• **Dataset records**
☆ ☆ ☆ ☆

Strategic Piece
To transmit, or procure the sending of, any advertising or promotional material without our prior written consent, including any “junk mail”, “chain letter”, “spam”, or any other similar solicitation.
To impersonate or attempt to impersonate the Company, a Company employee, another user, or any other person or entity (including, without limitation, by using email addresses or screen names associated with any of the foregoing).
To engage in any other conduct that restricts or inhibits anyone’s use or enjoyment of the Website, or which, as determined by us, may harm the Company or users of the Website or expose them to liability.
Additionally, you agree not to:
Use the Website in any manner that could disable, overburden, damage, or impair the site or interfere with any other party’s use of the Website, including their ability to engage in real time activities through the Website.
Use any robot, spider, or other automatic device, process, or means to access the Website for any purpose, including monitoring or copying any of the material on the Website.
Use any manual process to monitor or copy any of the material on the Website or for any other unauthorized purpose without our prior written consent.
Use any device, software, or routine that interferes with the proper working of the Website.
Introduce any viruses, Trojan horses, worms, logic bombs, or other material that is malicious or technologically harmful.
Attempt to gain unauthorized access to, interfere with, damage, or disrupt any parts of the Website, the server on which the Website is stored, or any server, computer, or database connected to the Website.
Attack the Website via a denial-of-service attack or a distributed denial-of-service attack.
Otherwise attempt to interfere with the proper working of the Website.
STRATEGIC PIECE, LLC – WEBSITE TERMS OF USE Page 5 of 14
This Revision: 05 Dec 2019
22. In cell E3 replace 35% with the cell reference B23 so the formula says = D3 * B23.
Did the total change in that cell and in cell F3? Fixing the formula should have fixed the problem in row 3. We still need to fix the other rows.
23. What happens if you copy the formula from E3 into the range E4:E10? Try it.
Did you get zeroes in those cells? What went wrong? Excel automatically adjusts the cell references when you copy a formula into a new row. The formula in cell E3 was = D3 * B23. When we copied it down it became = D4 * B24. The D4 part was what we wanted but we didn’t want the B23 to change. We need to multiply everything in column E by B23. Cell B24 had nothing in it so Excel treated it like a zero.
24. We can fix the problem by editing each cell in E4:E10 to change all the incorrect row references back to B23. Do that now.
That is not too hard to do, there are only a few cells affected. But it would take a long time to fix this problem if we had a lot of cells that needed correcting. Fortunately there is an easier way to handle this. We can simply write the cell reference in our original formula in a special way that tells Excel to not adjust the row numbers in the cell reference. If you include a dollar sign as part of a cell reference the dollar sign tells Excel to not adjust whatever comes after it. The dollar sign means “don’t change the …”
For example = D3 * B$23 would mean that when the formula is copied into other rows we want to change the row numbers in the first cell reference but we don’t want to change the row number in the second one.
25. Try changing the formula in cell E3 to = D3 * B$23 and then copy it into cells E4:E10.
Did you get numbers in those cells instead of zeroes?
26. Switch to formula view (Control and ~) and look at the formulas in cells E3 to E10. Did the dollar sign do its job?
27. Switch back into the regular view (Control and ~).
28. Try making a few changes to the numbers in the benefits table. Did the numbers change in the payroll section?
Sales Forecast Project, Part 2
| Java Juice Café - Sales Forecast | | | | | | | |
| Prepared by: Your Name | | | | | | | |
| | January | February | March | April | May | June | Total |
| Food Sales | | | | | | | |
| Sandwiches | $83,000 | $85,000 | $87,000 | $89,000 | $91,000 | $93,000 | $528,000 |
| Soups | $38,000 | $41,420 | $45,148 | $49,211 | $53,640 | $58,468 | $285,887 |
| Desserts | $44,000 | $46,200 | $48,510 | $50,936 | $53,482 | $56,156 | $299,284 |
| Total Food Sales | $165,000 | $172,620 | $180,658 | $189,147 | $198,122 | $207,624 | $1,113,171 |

☆ ☆ ☆ ☆

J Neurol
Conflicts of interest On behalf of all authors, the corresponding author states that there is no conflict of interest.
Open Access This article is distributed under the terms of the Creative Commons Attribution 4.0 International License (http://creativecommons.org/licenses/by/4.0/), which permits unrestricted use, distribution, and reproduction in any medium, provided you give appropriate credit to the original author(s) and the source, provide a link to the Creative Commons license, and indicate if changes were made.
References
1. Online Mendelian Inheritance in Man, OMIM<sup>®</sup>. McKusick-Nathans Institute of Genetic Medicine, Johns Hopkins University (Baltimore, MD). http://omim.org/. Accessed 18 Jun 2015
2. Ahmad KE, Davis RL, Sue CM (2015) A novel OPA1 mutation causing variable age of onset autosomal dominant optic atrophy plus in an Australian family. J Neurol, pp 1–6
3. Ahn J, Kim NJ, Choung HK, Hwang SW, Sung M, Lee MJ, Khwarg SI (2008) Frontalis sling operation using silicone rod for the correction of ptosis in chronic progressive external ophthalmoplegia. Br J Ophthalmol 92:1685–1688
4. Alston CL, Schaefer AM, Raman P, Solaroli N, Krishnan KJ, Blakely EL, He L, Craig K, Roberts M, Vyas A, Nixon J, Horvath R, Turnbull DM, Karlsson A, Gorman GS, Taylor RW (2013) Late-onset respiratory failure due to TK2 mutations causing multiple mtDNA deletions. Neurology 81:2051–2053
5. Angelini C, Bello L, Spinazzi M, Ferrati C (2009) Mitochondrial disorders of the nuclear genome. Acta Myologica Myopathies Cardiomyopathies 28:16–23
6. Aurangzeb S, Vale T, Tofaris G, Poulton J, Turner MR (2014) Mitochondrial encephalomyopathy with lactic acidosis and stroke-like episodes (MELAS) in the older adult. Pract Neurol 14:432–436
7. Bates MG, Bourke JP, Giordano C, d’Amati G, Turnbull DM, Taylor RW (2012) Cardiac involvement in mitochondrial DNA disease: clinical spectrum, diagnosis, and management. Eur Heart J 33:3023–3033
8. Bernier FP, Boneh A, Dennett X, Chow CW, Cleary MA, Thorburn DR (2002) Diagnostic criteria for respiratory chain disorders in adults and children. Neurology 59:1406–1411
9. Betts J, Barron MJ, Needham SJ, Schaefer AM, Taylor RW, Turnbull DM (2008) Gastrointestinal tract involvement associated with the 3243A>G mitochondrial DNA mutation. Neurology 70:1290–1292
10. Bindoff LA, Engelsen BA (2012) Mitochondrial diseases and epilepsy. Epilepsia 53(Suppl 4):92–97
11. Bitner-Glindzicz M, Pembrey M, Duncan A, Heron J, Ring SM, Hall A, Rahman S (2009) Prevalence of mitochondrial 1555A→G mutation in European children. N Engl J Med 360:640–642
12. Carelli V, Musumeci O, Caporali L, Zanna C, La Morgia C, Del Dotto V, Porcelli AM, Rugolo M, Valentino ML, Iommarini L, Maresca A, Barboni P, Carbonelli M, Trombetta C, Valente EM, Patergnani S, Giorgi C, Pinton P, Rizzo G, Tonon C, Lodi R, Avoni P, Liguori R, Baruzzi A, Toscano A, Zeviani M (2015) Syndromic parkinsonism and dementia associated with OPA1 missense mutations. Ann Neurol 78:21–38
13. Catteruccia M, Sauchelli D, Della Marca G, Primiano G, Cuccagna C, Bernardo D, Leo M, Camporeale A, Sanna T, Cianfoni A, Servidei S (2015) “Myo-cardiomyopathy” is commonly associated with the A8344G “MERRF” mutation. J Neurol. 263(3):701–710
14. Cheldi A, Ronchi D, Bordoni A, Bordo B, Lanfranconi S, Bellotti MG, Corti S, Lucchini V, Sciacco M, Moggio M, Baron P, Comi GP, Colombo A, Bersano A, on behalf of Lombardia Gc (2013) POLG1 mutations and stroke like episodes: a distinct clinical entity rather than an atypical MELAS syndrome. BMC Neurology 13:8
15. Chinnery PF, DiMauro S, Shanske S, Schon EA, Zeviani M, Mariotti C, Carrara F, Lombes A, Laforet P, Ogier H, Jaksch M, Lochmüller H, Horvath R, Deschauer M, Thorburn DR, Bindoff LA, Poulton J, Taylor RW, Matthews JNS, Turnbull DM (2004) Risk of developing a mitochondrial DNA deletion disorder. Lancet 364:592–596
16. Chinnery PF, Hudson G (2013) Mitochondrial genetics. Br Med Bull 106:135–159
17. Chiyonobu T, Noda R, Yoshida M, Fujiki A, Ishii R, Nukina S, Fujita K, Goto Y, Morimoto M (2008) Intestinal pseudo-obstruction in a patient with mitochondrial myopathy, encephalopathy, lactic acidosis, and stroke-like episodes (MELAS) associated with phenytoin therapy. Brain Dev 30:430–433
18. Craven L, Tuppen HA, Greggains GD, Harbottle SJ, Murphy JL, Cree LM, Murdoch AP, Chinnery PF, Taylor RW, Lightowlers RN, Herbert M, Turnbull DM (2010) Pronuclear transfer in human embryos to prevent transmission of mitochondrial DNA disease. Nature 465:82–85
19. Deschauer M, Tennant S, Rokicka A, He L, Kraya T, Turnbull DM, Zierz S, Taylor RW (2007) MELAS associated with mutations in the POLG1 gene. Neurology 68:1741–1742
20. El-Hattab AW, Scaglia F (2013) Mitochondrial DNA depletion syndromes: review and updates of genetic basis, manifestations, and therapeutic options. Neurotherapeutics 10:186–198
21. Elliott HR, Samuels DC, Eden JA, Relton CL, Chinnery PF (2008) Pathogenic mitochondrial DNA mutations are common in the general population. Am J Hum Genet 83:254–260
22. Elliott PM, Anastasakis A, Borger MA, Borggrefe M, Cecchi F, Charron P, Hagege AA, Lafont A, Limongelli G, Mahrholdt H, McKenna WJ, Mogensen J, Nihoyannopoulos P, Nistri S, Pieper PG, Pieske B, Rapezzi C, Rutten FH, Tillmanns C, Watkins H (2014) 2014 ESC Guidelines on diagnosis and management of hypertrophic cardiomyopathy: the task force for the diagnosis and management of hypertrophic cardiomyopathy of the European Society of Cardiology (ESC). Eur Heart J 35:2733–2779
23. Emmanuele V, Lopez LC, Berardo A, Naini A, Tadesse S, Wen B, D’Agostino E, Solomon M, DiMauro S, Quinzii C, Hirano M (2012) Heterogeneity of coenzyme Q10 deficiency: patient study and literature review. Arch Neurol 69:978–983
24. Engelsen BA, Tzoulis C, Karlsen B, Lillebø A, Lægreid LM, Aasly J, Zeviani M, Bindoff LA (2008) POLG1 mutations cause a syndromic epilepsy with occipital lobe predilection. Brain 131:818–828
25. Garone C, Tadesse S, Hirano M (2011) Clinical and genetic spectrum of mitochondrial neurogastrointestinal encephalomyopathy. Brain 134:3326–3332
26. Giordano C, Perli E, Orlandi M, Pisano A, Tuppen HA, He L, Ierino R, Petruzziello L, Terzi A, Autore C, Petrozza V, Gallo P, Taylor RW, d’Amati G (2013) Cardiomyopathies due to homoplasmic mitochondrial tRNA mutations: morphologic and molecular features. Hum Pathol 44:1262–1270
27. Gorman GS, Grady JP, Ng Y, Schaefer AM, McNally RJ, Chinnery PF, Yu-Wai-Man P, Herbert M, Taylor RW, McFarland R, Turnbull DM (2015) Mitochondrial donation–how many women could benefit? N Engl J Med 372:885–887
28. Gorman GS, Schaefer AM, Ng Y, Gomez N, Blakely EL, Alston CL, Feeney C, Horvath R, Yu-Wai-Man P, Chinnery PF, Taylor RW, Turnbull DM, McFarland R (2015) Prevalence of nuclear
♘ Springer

☆ ☆ ☆ ☆

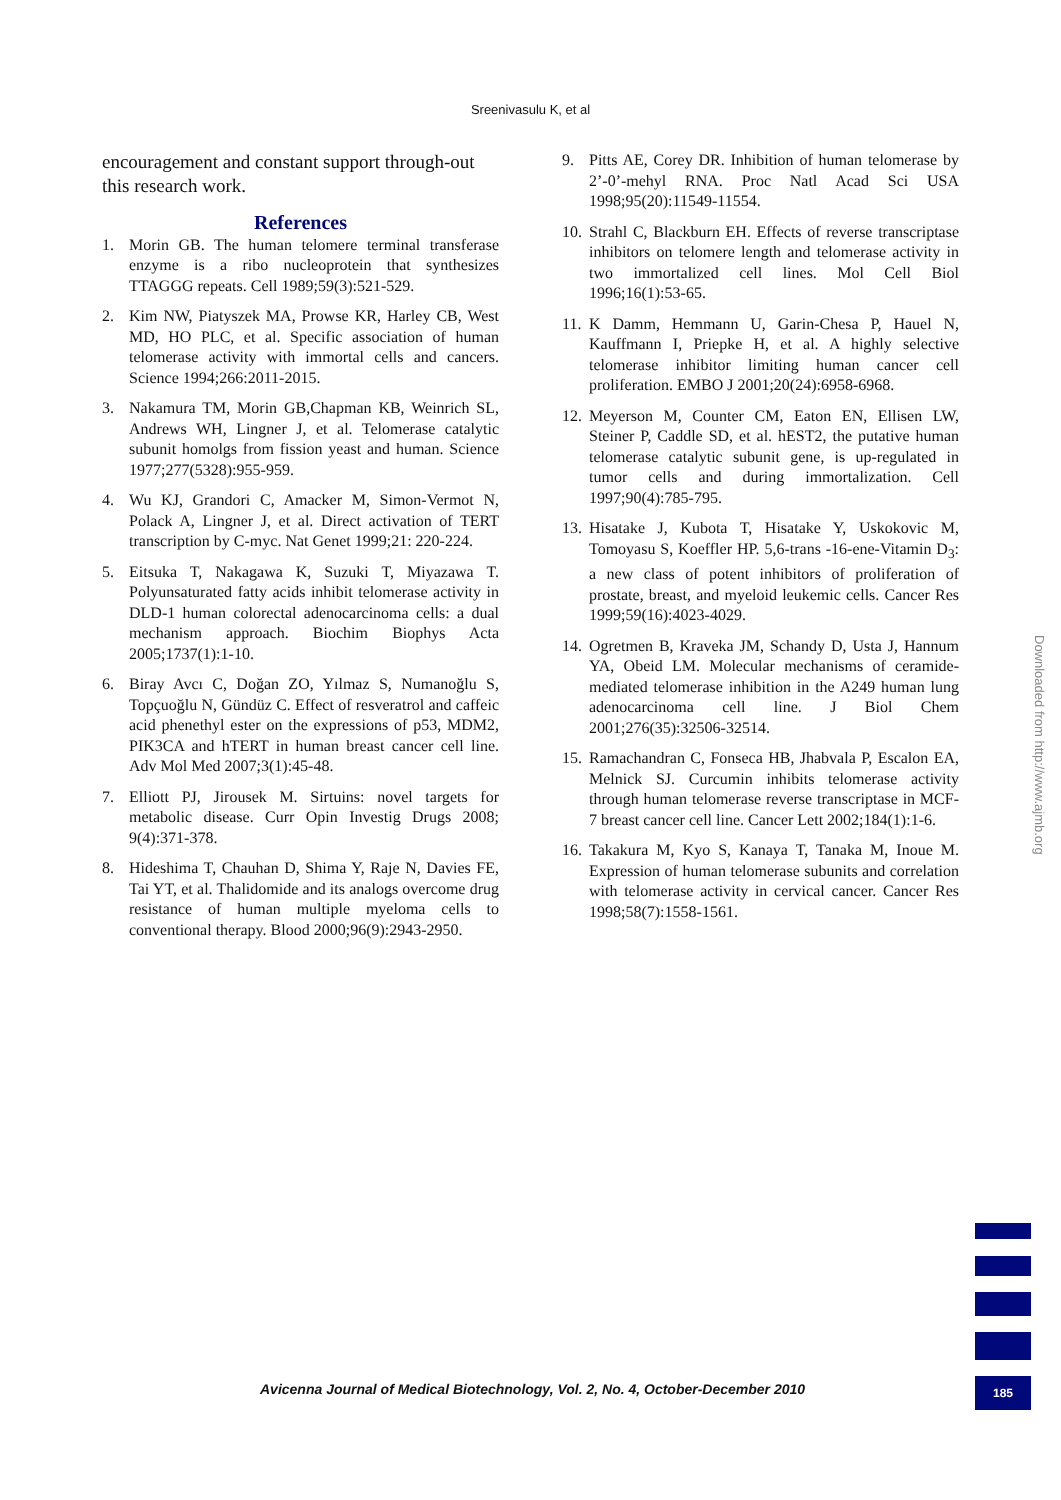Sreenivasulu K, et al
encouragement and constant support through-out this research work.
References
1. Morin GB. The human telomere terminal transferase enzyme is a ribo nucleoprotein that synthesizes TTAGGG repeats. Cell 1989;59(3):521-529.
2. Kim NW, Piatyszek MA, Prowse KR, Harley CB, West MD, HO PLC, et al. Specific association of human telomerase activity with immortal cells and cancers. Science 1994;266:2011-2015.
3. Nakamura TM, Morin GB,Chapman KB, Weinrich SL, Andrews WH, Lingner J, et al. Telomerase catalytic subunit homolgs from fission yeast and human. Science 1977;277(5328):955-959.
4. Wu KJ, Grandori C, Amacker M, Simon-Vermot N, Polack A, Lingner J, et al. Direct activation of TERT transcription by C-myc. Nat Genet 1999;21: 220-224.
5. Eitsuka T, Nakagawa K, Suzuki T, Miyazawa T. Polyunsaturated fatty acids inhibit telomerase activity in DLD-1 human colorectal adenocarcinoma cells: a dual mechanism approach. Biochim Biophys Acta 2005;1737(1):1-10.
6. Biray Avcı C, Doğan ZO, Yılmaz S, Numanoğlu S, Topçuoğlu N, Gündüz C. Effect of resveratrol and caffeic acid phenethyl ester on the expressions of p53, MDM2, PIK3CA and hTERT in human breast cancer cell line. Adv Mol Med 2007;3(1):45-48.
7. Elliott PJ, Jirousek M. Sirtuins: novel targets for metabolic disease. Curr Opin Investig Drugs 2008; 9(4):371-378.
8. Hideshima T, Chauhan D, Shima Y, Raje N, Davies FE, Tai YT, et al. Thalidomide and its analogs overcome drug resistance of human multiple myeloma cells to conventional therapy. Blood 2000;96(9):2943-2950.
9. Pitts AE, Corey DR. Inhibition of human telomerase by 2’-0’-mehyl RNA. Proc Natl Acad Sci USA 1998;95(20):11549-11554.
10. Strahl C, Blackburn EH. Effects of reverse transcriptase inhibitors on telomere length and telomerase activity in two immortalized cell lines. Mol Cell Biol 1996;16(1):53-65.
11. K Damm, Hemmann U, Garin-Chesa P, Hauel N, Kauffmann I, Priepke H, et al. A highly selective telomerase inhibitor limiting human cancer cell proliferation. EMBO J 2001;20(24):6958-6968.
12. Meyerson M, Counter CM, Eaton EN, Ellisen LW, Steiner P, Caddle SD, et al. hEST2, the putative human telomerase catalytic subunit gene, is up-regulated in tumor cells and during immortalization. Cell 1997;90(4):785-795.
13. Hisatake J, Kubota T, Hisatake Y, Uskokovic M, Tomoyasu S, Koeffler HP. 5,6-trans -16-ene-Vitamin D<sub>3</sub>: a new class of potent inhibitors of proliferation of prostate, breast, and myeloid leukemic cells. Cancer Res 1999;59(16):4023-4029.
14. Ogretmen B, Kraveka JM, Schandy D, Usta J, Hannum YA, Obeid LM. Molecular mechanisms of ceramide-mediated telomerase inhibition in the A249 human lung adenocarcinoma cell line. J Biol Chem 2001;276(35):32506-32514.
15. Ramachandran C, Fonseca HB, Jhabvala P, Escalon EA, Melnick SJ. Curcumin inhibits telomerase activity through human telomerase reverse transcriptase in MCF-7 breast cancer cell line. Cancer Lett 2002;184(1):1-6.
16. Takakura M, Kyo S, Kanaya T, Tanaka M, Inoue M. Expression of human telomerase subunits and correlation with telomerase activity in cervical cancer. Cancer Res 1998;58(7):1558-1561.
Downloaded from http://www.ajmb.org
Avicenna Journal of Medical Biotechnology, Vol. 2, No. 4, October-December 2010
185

☆ ☆ ☆ ☆

• **WHAT YOU WILL DO**
Among the records above, repeat exactly the line with "5. Angelini C, Bello", the line with "7. Bates MG, Bourke", and every line in between, and only those.

• **COMPLETED EXERCISE**
5. Angelini C, Bello L, Spinazzi M, Ferrati C (2009) Mitochondrial disorders of the nuclear genome. Acta Myologica Myopathies Cardiomyopathies 28:16–23
6. Aurangzeb S, Vale T, Tofaris G, Poulton J, Turner MR (2014) Mitochondrial encephalomyopathy with lactic acidosis and stroke-like episodes (MELAS) in the older adult. Pract Neurol 14:432–436
7. Bates MG, Bourke JP, Giordano C, d’Amati G, Turnbull DM, Taylor RW (2012) Cardiac involvement in mitochondrial DNA disease: clinical spectrum, diagnosis, and management. Eur Heart J 33:3023–3033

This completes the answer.